After seven years of neglect, conditions have radically changed. Extremism has come to define the politics on both sides; and leaders, no matter how committed to peace they may be, are too weak to move negotiations forward.
The Palestinian are deeply divided, with Hamas in control of Gaza, and President Mahmoud Abbas only nominally in control of the still-Israeli-occupied West Bank.
Israel's Prime Minister Ehud Olmert sits atop a fractious coalition, and is challenged by hardline colonists who, after being subsidised and supported for decades, he now dares not challenge.
Some extent
To some extent, Bush acknowledged these disturbing trends in the way he dumped down his goals. Where at one point, he had spoken about the creation of a Palestinian state by 2009, now he appears to settle for an agreement as to what two states would look like by the end of his term.
Yet, even here, Bush's words run up against conditions on the ground.
On the one hand, Bush made clear that he would not accept "Swiss cheese" as the outline of a Palestinian state.
In the next breath, however, he accepts what he calls "current realities" (meaning Israel's extensive colony building in the West Bank and "greater Jerusalem") and the need to accommodate those realities in any settlement. What else could be the result, but "Swiss cheese?"
And when Bush says, "America cannot dictate the terms of what a state will look like," but then accepts the so-called "realities" and remains passive in the face of massive Israeli construction in and around occupied Jerusalem, what else has he done but define what that state will look like?

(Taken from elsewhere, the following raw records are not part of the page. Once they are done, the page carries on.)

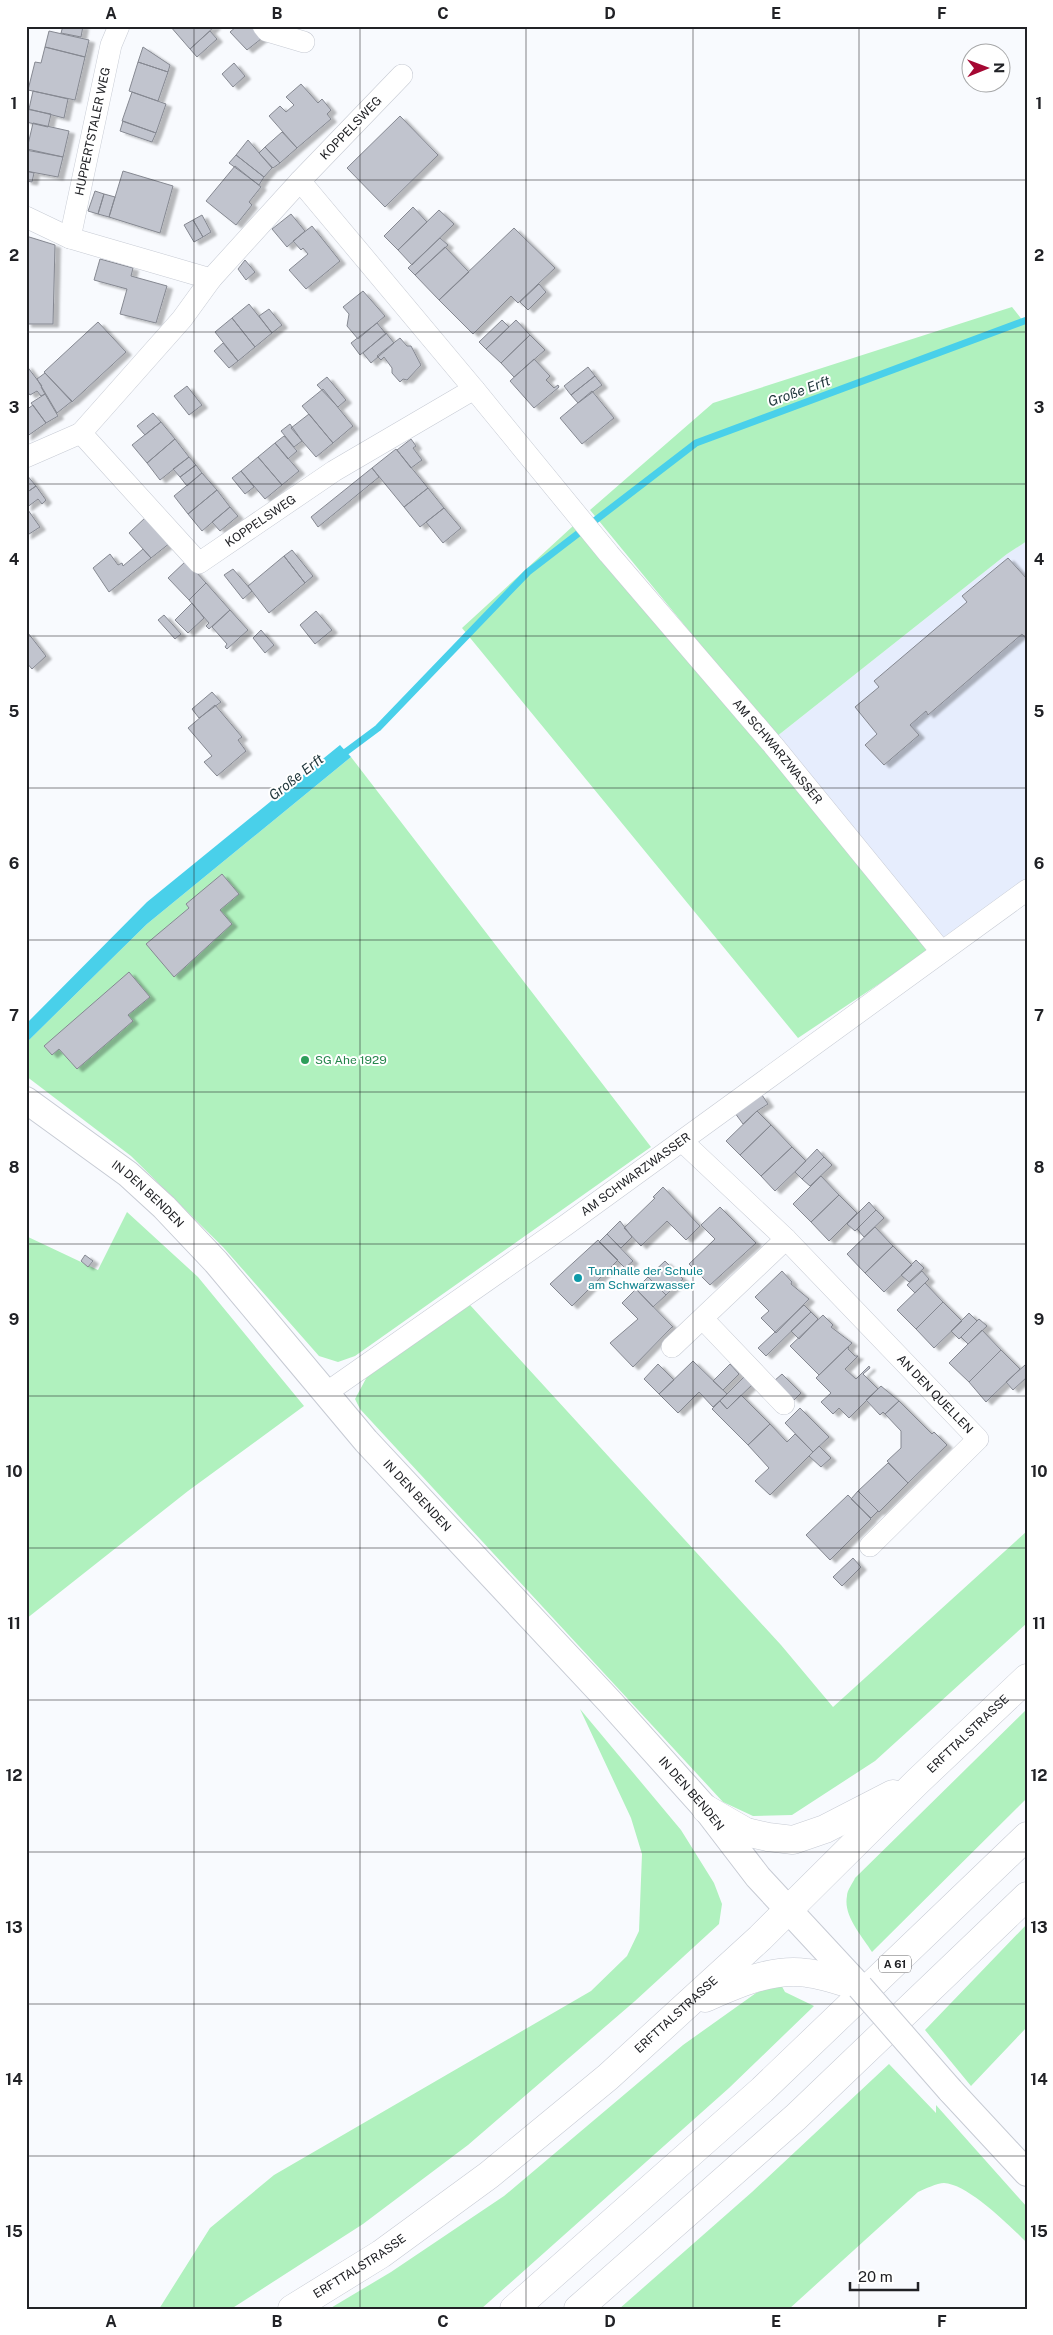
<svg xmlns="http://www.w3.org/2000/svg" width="1053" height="2335" font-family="'Public Sans',sans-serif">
  <defs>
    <filter id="shadow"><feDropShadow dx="5.5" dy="3" stdDeviation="1" flood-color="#0004"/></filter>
  </defs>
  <rect width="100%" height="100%" fill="#f8fafe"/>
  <path fill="#e6edfd" d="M1027 541V882L942 938 776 737 1007 554Z"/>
  <path fill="#b0f1be" d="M1012 307 1027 326V541L1007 554 776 737 590 510 713 403Z
    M573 526 933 948 798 1038 462 628Z
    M351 757 651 1147 355 1356 338 1362 319 1356 223 1247 131 1156 26 1076V1043L147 924Z
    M127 1212 198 1277 304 1406 188 1491 26 1619V1236L98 1270Z
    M470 1305 781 1645 833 1707 1027 1531V1623L875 1761 792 1815 753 1816 723 1802 360 1409 355 1399 369 1373Z
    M580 1709 681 1830 714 1883 722 1904 719 1924 635 2001 468 2145 363 2224 231 2309H159L210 2228 274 2175 591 1991 627 1956 639 1931 642 1854 631 1818Z
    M1027 1709V1798L872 1952C862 1936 843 1916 847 1896 847 1890 853 1883 855 1878Z
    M1027 1924V2027L971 2086 925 2030Z
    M780 1983 785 1992 814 2006 729 2088 481 2309H329L391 2272 504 2196 683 2045 756 1993Z
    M889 2064 936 2113V2105L1027 2207V2243C1010 2226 968 2184 944 2183 937 2183 925 2189 918 2192L789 2309H619L752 2192Z"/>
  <path fill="#49d0ea" d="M340 745 351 757 147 924 26 1043V1024L147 902Z"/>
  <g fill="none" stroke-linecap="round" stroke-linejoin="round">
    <path stroke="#49d0ea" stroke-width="7" d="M339 757 378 728 528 572 696 443 1027 320"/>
  </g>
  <path fill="#c1c4ce" stroke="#858891" filter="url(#shadow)" d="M63 26H83L81 37 61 33Z
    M170 26H215L190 49Z
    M237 26H258L266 35 247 50 230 32Z
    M49 31 89 40 85 57 45 47Z
    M210 31 217 39 197 57 190 49Z
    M45 47 85 57 75 100 28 90 35 62 41 63Z
    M143 47 170 65 168 72 138 62Z
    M138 62 168 72 158 101 129 91Z
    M234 63 245 76 233 87 222 74Z
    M301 84 318 103 322 99 331 110 327 114 331 119 297 148 269 116 280 106 286 112 294 105 286 97Z
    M33 91 68 99 64 118 29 109Z
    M132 92 166 104 156 133 122 121Z
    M26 109 51 114 48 127 26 122Z
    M400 116 438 155 385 207 347 168Z
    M123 121 156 133 152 142 120 131Z
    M33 123 69 131 63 157 27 149Z
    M282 132 297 148 280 163 265 147Z
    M248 140 272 168 264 177 236 155Z
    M265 147 280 163 273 168 259 153Z
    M26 150 63 157 58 177 26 171Z
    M236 155 264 177 259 185 229 163Z
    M235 166 261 187 249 202 252 205 236 225 206 201Z
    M26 171 34 173 32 182 26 181Z
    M123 171 173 186 160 233 109 217Z
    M95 191 104 194 98 214 88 211Z
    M104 194 115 197 109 217 98 214Z
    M413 207 427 222 398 250 384 236Z
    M439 210 454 224 412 265 398 250Z
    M291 214 305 231 287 247 272 229Z
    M202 215 211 232 203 237 193 220Z
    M193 220 203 237 194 242 184 225Z
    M312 226 340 261 306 289 289 270 308 254 303 248 301 250 293 241Z
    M514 228 555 268 518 303 511 296 473 334 439 300Z
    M26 236 55 245 53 324H26Z
    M440 238 448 245 415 275 408 268Z
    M445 247 469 272 439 300 415 275Z
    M100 259 133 268 131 276 167 286 156 323 120 314 127 289 94 280Z
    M245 260 255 272 246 280 238 269Z
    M539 284 546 292 528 310 520 302Z
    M363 291 385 316 358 339 347 326 349 314 343 307Z
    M249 304 272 333 255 347 232 318Z
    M269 309 282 325 272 333 259 316Z
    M232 318 255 347 238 361 215 332Z
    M502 320 509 327 486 349 479 342Z
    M516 320 530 335 501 363 486 349Z
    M98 322 126 352 72 402 44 372Z
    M377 323 386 334 360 355 351 343Z
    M386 333 394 343 371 363 363 353Z
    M530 335 545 350 514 377 501 363Z
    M400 338 407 346H411L421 365 407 380 403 379 400 382 392 373V368L384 357 381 360 377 356Z
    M223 343 238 361 229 368 214 351Z
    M534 359 550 376 546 380 554 388 558 385 559 387 534 408 510 381Z
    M26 365 42 386 41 387 45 394 41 396 37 391 30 395 26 390Z
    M588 367 595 376 571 395 564 386Z
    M45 373 72 401 57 413 37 379Z
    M595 376 602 385 578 403 571 395Z
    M327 377 346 400 338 407 317 385Z
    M187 386 202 405 189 415 174 396Z
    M323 389 353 426 333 443 302 406Z
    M592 391 614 418 582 444 560 418Z
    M45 394 58 416 46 423 31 403Z
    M33 405 46 423 26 437V410Z
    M153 413 161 422 145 435 137 426Z
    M309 414 333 443 316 457 291 428Z
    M161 422 175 439 147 463 132 445Z
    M290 424 302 441 294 447 281 431Z
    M284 436 297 451 288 459 275 443Z
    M175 439 189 457 160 480 147 463Z
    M411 439 416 446 413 448 422 460 411 468 397 450Z
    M275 443 299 471 282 485 258 457Z
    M396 449 428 488 404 507 372 468Z
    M189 457 196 465 180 477 173 469Z
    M258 457 282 485 265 499 241 471Z
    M196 465 202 473 187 486 180 477Z
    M372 468 379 477 318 527 311 517Z
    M241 471 254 487 245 494 232 478Z
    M202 473 217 490 188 514 174 496Z
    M26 474 36 486 26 493Z
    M36 486 46 500 42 504 38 499 26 508V493Z
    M428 488 444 508 420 527 404 507Z
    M217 490 230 507 202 531 188 514Z
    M230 507 238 516 220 531 212 522Z
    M444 508 461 528 443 543 426 522Z
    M28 510 40 527 26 536V512Z
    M146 517 170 543 151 558 129 533Z
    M143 549 151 558 109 592 93 568 110 554 118 565 122 563 123 566Z
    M292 550 313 576 305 583 284 556Z
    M284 556 305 583 269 613 248 586Z
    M1008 558 1027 579V640L1022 634 928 715 926 711 910 725 919 735 884 765 865 745 877 734 855 707 879 687 874 681 967 602 962 596Z
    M186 561 206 583 189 600 168 578Z
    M233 569 252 591 243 599 224 575Z
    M206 583 230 610 209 629 206 626 209 623 189 600Z
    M192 603 204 618 188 633 175 620Z
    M230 610 248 630 227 649 225 647 227 644 212 627Z
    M316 611 332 630 315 644 300 625Z
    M164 615 181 634 175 639 158 620Z
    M261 630 274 645 265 653 253 638Z
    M28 633 46 656 32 669 26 662V634Z
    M212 692 221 702 199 718 192 709Z
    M215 705 242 737 238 740 246 751 217 776 204 762 212 756 188 728Z
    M222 874 239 894 220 910 232 924 174 977 146 944 189 908 186 904Z
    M129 972 150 997 128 1015 133 1021 77 1069 59 1049 52 1055 44 1046Z
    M762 1095 768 1104 757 1111 743 1124 735 1113Z
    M757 1111 771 1125 740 1155 726 1141Z
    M771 1125 792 1147 761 1176 740 1155Z
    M792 1147 806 1161 775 1191 761 1176Z
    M817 1149 824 1157 802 1179 795 1172Z
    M824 1157 832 1165 810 1186 802 1179Z
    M821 1176 839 1195 811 1222 793 1204Z
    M663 1187 700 1226 686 1240 667 1221 641 1246 624 1228 655 1198 653 1197Z
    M839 1195 857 1213 829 1241 811 1222Z
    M869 1202 876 1210 855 1231 847 1224Z
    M720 1207 756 1243 710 1285 689 1264 715 1239 701 1225Z
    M876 1210 884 1218 864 1237 857 1229Z
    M620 1221 632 1237 621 1248 607 1234Z
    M875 1227 893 1246 865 1273 847 1254Z
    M607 1234 633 1261 625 1268 599 1242Z
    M598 1240 618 1260 572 1306 550 1284Z
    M893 1246 912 1265 884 1292 865 1273Z
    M85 1255 93 1261 88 1267 81 1261Z
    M916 1260 924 1268 909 1282 901 1275Z
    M665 1261 683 1279 666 1295 648 1277Z
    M782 1271 792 1282 791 1284 809 1299 776 1333 761 1318 769 1311 755 1297Z
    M922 1271 929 1279 915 1293 907 1285Z
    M648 1277 666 1295 653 1307 636 1289Z
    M925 1283 943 1302 916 1329 897 1310Z
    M636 1289 673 1327H672L633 1367 610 1343 638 1319 622 1303Z
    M943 1302 962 1321 934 1348 916 1329Z
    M804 1305 811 1312 766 1356 758 1348Z
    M811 1312 818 1319 799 1339 791 1331Z
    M969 1313 977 1321 959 1339 951 1331Z
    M823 1315 833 1325 831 1327 852 1343 819 1375 790 1346Z
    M979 1319 987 1326 968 1344 961 1337Z
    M982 1330 1001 1350 969 1382 949 1363Z
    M849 1346 848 1349 855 1356H858L845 1369 856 1379 869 1366 870 1368 863 1374 878 1389 849 1418 839 1408 833 1414 821 1402 831 1393 816 1378Z
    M1001 1350 1020 1369 986 1402 969 1382Z
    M693 1361 727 1394 713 1407 699 1392 678 1413 659 1394Z
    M658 1364 674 1380 659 1394 644 1379Z
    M730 1364 739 1374 723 1390 713 1381Z
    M1025 1365 1027 1367V1377L1013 1390 1006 1382Z
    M782 1374 801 1393 794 1400 774 1381Z
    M745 1376 753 1384 727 1409 720 1401Z
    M881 1386 899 1401 885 1414 883 1412 880 1415 866 1400Z
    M741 1395 770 1424 748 1445 712 1409 720 1401 727 1409Z
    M899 1401 932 1434 934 1432 947 1445 908 1483 887 1461 901 1448V1431L885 1414Z
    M800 1408 829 1437 813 1452 785 1423Z
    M770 1424 787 1442 795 1434 813 1452 770 1495 755 1481 769 1468 748 1445Z
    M819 1446 831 1458 821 1467 809 1456Z
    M888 1463 908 1483 879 1512 858 1491Z
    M858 1491 878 1511 871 1518 851 1499Z
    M848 1495 871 1519 830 1560 806 1535Z
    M853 1558 861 1567 842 1586 833 1577Z"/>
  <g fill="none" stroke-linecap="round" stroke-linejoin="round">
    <g stroke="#c7cbd4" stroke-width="22">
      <g id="minor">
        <path d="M263 26 267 31 304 42"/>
        <path d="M402 75 300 181 474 389"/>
        <path d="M26 217 70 238 211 279 182 319 81 433"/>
        <path id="s1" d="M70 238 111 45 119 26"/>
        <path d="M211 279 300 181"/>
        <path id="s2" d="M26 457 81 433 199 563 334 471 474 389 609 554 773 745 941 951"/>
        <path id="s3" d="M682 1141 786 1239 978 1439 870 1546"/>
        <path d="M703 1319 784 1404"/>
        <path d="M672 1347 786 1239"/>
        <path id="s4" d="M326 1393 566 1225 1027 890"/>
      </g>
    </g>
    <g stroke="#c7cbd4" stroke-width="28">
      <g id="tertiary">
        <path id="s5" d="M26 1100 128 1174 164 1207 216 1262 366 1441 610 1702 706 1809 758 1877 860 1987"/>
        <path d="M950 2090 1027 2173"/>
      </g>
    </g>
    <g stroke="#c7cbd4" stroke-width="29">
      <g id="secondary">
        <path d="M706 1809 746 1832 768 1837 793 1840 825 1829 893 1794"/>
        <path d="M705 1998C737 1984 771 1968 807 1973 825 1975 843 1982 860 1987"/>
        <path id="s6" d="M292 2309 381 2254 489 2175 608 2077 760 1938 917 1782 1027 1678"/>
      </g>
    </g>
    <g stroke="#c7cbd4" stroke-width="29">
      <path id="motorway" d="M514 2309 762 2090 1027 1836
        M578 2309 796 2117 1027 1896"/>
    </g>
    <use href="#minor" stroke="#fff" stroke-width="21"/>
    <use href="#tertiary" stroke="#fff" stroke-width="26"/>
    <use href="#secondary" stroke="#fff" stroke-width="28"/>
    <use href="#motorway" stroke="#fff" stroke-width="28"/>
    <g stroke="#c7cbd4" stroke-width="28" stroke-linecap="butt">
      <path id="tertiary-bridge" d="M860 1987 950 2090"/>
    </g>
    <use href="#tertiary-bridge" stroke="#fff" stroke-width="26"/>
  </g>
  <path fill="none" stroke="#212226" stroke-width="1" stroke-opacity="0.55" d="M194 26V2309M360 26V2309M526 26V2309M693 26V2309M859 26V2309M26 180H1027M26 332H1027M26 484H1027M26 636H1027M26 788H1027M26 940H1027M26 1092H1027M26 1244H1027M26 1396H1027M26 1548H1027M26 1700H1027M26 1852H1027M26 2004H1027M26 2156H1027"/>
  <circle fill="#2e9e5b" stroke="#fff" stroke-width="2" cx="305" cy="1060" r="5"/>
  <circle fill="#0f9aa8" stroke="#fff" stroke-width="2" cx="578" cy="1278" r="5"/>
  <g text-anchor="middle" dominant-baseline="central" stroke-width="4" stroke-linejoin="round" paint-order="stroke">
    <rect fill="#fff" stroke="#646467" stroke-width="1" x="879" y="1955.5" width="32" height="17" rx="4"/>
    <g font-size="11" font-weight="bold" fill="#212226">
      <text x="895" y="1964">A 61</text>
    </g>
    <g font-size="12" fill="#212226" stroke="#fff">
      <text transform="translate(351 128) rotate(-46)">KOPPELSWEG</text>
      <text stroke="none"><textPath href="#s1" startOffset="109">HUPPERTSTALER WEG</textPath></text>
      <text stroke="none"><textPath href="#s2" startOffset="310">KOPPELSWEG</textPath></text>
      <text stroke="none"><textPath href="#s2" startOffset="1034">AM SCHWARZWASSER</textPath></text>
      <text stroke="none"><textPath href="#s4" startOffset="379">AM SCHWARZWASSER</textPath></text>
      <text stroke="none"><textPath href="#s5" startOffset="154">IN DEN BENDEN</textPath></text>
      <text stroke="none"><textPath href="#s3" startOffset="358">AN DEN QUELLEN</textPath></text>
      <text stroke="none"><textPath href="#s5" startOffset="559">IN DEN BENDEN</textPath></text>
      <text stroke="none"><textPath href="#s6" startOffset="890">ERFTTALSTRASSE</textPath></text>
      <text stroke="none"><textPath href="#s5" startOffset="964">IN DEN BENDEN</textPath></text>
      <text stroke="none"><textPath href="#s6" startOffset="485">ERFTTALSTRASSE</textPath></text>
      <text stroke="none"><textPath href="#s6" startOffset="80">ERFTTALSTRASSE</textPath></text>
    </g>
    <g font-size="12" fill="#27864d" stroke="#fff" text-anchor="start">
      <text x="315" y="1060">SG Ahe 1929</text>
    </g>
    <g font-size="12" fill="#0d838f" stroke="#fff" text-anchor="start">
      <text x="588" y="1271">Turnhalle der Schule<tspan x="588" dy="14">am Schwarzwasser</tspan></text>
    </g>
    <g font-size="14" font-style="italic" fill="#23393e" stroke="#fff">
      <text transform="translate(799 391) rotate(-20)">Große Erft</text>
      <text transform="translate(296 777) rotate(-38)">Große Erft</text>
    </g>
  </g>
  <rect width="1053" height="2335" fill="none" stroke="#ffffff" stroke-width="55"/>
  <g transform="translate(986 68) rotate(89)"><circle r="24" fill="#ffffff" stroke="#a6a7a8"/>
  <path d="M0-4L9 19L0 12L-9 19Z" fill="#a50833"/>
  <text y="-8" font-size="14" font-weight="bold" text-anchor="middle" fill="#212226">N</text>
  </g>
  <path d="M850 2282v8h68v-8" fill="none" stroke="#212226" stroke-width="2.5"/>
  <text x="858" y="2282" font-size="15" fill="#212226" stroke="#ffffff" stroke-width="4" paint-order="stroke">20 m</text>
  <rect x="28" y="28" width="998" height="2280" fill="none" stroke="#212226" stroke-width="2"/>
  <g font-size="16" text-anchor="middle" font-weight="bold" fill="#212226">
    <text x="111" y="19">A</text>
    <text x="277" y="19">B</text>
    <text x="443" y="19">C</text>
    <text x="610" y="19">D</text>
    <text x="776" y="19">E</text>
    <text x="942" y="19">F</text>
    <text x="14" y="109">1</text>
    <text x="1039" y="109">1</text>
    <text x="14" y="261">2</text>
    <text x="1039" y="261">2</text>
    <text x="14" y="413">3</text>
    <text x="1039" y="413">3</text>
    <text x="14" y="565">4</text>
    <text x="1039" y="565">4</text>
    <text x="14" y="717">5</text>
    <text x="1039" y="717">5</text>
    <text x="14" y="869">6</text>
    <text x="1039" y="869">6</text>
    <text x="14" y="1021">7</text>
    <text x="1039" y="1021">7</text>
    <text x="14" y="1173">8</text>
    <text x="1039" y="1173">8</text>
    <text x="14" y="1325">9</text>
    <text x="1039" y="1325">9</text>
    <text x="14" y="1477">10</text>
    <text x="1039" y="1477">10</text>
    <text x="14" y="1629">11</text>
    <text x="1039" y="1629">11</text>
    <text x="14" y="1781">12</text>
    <text x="1039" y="1781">12</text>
    <text x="14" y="1933">13</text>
    <text x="1039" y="1933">13</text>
    <text x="14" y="2085">14</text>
    <text x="1039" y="2085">14</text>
    <text x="14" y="2237">15</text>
    <text x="1039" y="2237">15</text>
    <text x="111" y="2327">A</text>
    <text x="277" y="2327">B</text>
    <text x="443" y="2327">C</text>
    <text x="610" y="2327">D</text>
    <text x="776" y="2327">E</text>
    <text x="942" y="2327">F</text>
  </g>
</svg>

And even on the issue of the removal of illegal outposts and checkpoints, Bush's rhetoric flies up against realities.
On the trip, Bush repeated over and again that this moment was "an historic opportunity" and that he believed that this or that would occur because it was "possible" or "necessary".
But, in the end, after the rhetorical flourishes, Bush left, fighting between Israelis and Palestinians intensified, and not much else changed.
Dr James Zogby is the president of the Arab American Institute in Washington, DC.